Collected data
**********

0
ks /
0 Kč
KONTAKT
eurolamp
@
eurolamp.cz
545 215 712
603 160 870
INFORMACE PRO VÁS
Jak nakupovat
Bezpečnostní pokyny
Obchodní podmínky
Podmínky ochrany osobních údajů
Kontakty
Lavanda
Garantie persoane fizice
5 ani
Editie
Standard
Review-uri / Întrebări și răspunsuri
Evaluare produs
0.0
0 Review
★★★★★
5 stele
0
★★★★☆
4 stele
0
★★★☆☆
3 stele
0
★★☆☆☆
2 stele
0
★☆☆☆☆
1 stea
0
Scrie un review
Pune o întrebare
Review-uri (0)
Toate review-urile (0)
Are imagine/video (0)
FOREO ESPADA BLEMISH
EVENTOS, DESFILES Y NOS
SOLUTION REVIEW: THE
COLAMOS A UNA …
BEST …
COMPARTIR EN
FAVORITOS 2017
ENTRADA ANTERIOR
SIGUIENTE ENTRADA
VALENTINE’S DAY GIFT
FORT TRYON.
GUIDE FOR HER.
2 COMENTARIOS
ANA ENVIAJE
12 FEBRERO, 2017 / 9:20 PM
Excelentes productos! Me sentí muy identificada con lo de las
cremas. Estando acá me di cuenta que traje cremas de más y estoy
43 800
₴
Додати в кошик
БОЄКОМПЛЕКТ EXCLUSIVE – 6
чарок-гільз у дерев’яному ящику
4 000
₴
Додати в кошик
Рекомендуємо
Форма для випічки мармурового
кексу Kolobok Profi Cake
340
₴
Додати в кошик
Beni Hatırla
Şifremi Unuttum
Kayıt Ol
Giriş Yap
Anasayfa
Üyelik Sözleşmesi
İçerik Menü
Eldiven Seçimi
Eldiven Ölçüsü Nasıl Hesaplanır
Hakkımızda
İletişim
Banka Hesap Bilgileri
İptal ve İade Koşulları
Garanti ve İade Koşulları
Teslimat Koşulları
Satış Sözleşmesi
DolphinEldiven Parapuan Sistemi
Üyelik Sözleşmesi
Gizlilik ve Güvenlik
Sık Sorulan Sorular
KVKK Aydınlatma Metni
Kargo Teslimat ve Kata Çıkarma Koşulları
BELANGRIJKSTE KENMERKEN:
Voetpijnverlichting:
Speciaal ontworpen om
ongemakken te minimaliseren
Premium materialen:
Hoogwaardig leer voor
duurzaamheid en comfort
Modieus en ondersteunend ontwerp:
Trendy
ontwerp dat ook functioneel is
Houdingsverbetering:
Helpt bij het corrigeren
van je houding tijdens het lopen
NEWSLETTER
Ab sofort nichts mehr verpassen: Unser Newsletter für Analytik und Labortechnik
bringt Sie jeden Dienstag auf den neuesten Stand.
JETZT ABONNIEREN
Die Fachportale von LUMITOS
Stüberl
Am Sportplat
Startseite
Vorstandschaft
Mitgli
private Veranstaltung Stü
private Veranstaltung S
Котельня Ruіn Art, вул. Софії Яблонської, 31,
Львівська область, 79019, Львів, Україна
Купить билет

**********

» **Exercise description**
Show all lines above holding "İade".

» **Result of the task**
İptal ve İade Koşulları
Garanti ve İade Koşulları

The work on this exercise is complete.